Output the lines of the listing below unchanged, from the line with "Prenumerera på vårt nyhetsbrev!" to the line with "die Advanced Workgroup Editionen", including both of those lines.

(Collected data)
BEGIN
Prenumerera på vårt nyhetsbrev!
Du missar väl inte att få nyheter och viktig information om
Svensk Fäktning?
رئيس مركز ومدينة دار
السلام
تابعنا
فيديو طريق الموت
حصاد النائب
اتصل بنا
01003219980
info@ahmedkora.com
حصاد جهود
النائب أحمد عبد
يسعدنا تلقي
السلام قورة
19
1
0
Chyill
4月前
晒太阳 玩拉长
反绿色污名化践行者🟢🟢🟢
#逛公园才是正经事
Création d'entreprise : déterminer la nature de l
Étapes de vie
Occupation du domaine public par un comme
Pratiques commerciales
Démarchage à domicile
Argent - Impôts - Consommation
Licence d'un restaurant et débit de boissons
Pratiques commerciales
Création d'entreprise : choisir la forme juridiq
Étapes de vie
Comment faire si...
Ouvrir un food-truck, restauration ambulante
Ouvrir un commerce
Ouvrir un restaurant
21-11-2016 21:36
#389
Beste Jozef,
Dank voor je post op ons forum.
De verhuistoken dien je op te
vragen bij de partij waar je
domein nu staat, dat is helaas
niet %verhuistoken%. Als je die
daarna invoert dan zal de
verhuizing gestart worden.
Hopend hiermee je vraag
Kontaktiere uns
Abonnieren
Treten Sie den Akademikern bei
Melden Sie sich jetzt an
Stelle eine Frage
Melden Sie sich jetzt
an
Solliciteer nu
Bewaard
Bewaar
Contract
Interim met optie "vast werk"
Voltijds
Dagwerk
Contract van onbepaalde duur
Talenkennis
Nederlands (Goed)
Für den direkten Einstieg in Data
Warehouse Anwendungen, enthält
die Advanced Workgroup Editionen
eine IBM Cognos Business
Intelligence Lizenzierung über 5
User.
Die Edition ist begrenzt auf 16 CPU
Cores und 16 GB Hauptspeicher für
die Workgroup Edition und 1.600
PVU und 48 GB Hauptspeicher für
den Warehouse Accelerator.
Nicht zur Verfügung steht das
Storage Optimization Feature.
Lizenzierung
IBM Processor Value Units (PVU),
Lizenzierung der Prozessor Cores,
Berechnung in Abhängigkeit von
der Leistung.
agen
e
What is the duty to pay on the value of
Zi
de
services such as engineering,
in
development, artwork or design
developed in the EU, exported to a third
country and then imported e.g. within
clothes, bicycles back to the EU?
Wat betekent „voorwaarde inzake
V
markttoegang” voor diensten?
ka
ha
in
END
BEGIN
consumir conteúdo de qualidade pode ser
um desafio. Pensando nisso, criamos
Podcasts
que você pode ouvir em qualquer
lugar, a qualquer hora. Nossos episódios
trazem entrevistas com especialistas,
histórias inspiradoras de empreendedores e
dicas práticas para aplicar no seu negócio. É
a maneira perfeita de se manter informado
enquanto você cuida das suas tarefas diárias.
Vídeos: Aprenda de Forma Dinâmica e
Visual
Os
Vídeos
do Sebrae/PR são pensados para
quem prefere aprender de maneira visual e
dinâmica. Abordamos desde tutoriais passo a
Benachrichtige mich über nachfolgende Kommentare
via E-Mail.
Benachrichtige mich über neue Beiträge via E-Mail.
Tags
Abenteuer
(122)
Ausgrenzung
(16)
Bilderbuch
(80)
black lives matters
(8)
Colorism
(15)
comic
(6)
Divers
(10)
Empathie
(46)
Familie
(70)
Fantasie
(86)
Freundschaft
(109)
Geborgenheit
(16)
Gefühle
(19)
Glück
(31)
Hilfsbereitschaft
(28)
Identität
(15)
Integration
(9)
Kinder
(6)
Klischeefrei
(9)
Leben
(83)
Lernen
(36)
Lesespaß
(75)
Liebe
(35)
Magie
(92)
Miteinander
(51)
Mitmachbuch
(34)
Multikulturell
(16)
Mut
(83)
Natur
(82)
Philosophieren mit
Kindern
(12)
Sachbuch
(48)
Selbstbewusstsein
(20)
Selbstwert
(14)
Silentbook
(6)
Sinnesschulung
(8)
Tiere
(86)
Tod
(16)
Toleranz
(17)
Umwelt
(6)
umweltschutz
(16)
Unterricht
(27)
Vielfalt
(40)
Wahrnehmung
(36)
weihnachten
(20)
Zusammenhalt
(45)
END
BEGIN
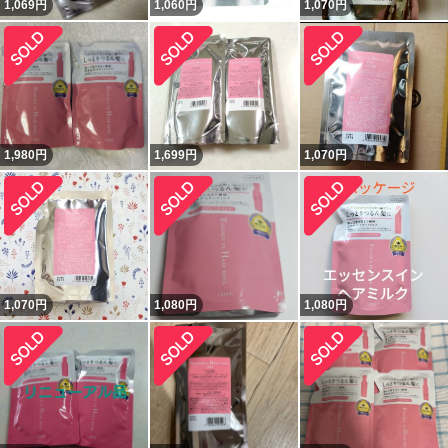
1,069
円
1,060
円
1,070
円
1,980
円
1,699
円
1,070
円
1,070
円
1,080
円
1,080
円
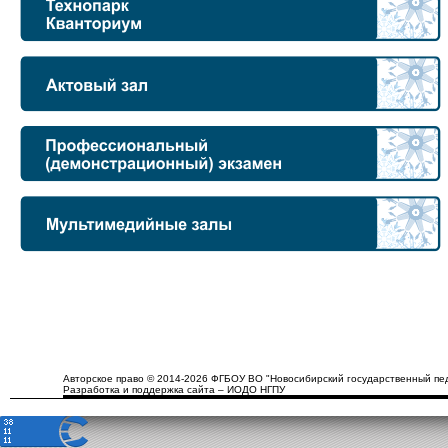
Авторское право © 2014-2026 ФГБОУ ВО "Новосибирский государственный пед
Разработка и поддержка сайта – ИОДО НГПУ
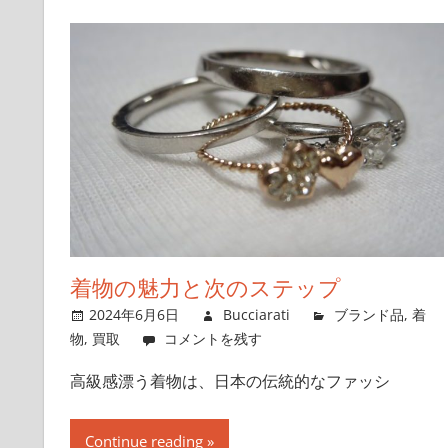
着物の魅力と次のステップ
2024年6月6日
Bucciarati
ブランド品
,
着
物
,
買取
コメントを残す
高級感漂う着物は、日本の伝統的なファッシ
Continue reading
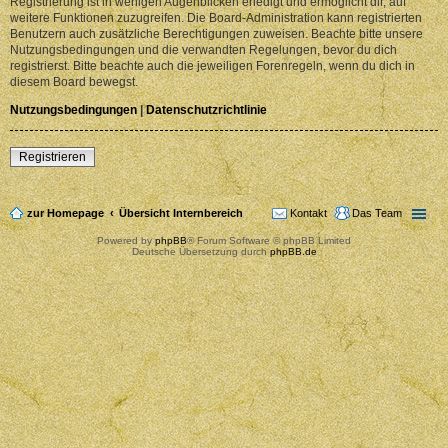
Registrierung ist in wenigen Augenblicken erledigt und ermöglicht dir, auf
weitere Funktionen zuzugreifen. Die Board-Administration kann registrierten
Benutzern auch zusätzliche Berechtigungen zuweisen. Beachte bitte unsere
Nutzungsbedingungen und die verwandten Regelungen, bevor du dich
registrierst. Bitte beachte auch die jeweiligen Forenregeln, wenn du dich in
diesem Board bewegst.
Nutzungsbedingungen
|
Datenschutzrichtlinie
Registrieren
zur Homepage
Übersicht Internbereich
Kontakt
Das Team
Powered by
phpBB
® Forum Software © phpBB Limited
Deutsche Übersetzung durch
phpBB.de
END
#### OUTPUT
Prenumerera på vårt nyhetsbrev!
Du missar väl inte att få nyheter och viktig information om
Svensk Fäktning?
رئيس مركز ومدينة دار
السلام
تابعنا
فيديو طريق الموت
حصاد النائب
اتصل بنا
01003219980
info@ahmedkora.com
حصاد جهود
النائب أحمد عبد
يسعدنا تلقي
السلام قورة
19
1
0
Chyill
4月前
晒太阳 玩拉长
反绿色污名化践行者🟢🟢🟢
#逛公园才是正经事
Création d'entreprise : déterminer la nature de l
Étapes de vie
Occupation du domaine public par un comme
Pratiques commerciales
Démarchage à domicile
Argent - Impôts - Consommation
Licence d'un restaurant et débit de boissons
Pratiques commerciales
Création d'entreprise : choisir la forme juridiq
Étapes de vie
Comment faire si...
Ouvrir un food-truck, restauration ambulante
Ouvrir un commerce
Ouvrir un restaurant
21-11-2016 21:36
#389
Beste Jozef,
Dank voor je post op ons forum.
De verhuistoken dien je op te
vragen bij de partij waar je
domein nu staat, dat is helaas
niet %verhuistoken%. Als je die
daarna invoert dan zal de
verhuizing gestart worden.
Hopend hiermee je vraag
Kontaktiere uns
Abonnieren
Treten Sie den Akademikern bei
Melden Sie sich jetzt an
Stelle eine Frage
Melden Sie sich jetzt
an
Solliciteer nu
Bewaard
Bewaar
Contract
Interim met optie "vast werk"
Voltijds
Dagwerk
Contract van onbepaalde duur
Talenkennis
Nederlands (Goed)
Für den direkten Einstieg in Data
Warehouse Anwendungen, enthält
die Advanced Workgroup Editionen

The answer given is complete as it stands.